O ministro Alexandre de Moraes, do Supremo Tribunal Federal, negou um pedido de habeas corpus apresentado pela defesa de Adriana Almeida Lima, que está presa preventivamente por suspeita de participação em uma organização criminosa investigada na Operação Erga Omnes.
Segundo as autoridades que conduzem o caso, a investigação aponta a atuação de um grupo com estrutura interestadual ligado a crimes como tráfico de drogas, lavagem de dinheiro, corrupção e violação de sigilo funcional.
Entre os elementos citados no processo estão a apreensão de 523 tabletes de skunk, sete fuzis de uso restrito, além de registros de transferências bancárias e relatórios financeiros que indicariam movimentações suspeitas superiores a R$ 70 milhões, de acordo com dados do Conselho de Controle de Atividades Financeiras (COAF).
A prisão preventiva foi decretada porque o juiz responsável pelo caso entendeu que havia risco à ordem pública e às investigações, já que a organização teria capacidade financeira e operacional significativa.

·····

*Partes do exercício*.
A – Segundo a notícia sobre a Operação Erga Omnes, quantos tabletes de skunk foram apreendidos?
B – Transcreva literalmente o trecho da notícia sobre a Operação Erga Omnes que vai de "O ministro Alexandre" a "Atividades Financeiras (COAF).".
C – Prossiga a notícia sobre a Operação Erga Omnes a partir da última frase apresentada.
Os registros são um material à parte, independente da notícia sobre a Operação Erga Omnes.

*Dados para revisão*.

·····

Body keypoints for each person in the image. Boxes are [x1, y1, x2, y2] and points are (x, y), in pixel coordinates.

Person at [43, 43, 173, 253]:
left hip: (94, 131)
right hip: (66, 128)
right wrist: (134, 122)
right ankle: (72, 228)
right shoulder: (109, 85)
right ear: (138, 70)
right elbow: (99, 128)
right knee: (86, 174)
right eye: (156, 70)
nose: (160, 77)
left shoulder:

·····

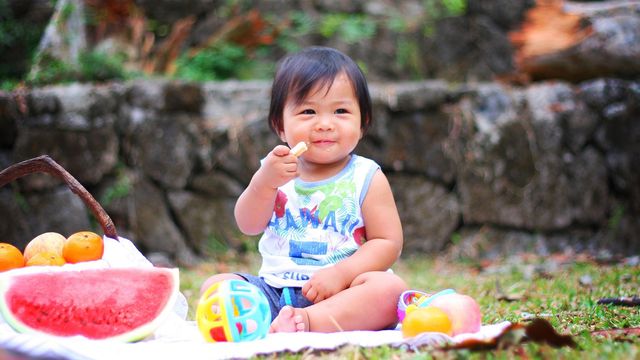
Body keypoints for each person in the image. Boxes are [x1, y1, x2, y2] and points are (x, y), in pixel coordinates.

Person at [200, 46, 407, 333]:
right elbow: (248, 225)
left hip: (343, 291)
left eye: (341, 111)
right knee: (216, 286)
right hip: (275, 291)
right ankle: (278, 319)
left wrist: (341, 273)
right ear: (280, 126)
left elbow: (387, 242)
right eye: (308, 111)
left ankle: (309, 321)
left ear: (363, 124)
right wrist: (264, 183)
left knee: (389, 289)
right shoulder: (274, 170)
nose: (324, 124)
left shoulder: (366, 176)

·····

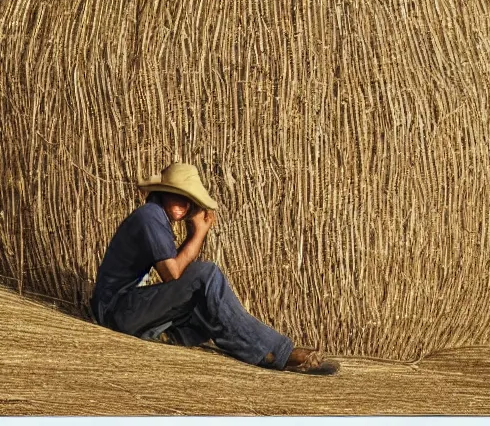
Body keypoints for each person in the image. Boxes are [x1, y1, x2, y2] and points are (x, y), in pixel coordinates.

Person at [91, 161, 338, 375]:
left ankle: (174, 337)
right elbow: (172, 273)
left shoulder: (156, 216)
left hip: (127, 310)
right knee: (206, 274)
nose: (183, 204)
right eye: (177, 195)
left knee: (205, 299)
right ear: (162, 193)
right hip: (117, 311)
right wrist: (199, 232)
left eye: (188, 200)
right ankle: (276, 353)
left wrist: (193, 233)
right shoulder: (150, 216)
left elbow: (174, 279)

·····

*Respostas escritas*.
A – Foram apreendidos 523 tabletes de skunk.

B –
O ministro Alexandre de Moraes, do Supremo Tribunal Federal, negou um pedido de habeas corpus apresentado pela defesa de Adriana Almeida Lima, que está presa preventivamente por suspeita de participação em uma organização criminosa investigada na Operação Erga Omnes.
Segundo as autoridades que conduzem o caso, a investigação aponta a atuação de um grupo com estrutura interestadual ligado a crimes como tráfico de drogas, lavagem de dinheiro, corrupção e violação de sigilo funcional.
Entre os elementos citados no processo estão a apreensão de 523 tabletes de skunk, sete fuzis de uso restrito, além de registros de transferências bancárias e relatórios financeiros que indicariam movimentações suspeitas superiores a R$ 70 milhões, de acordo com dados do Conselho de Controle de Atividades Financeiras (COAF).

C –
A defesa tentou obter a liberdade primeiro no Tribunal de Justiça do Amazonas e depois no Superior Tribunal de Justiça, mas os pedidos foram negados.
Ao analisar o caso no STF, o ministro Alexandre de Moraes explicou que o Supremo, em regra, não pode analisar habeas corpus contra decisões individuais de ministros de tribunais superiores enquanto o processo ainda não foi julgado pelo colegiado. Esse entendimento está consolidado na chamada Súmula 691 do STF.
Como não foi identificado nenhum caso excepcional que justificasse uma intervenção imediata do Supremo, o ministro decidiu manter a prisão preventiva da investigada.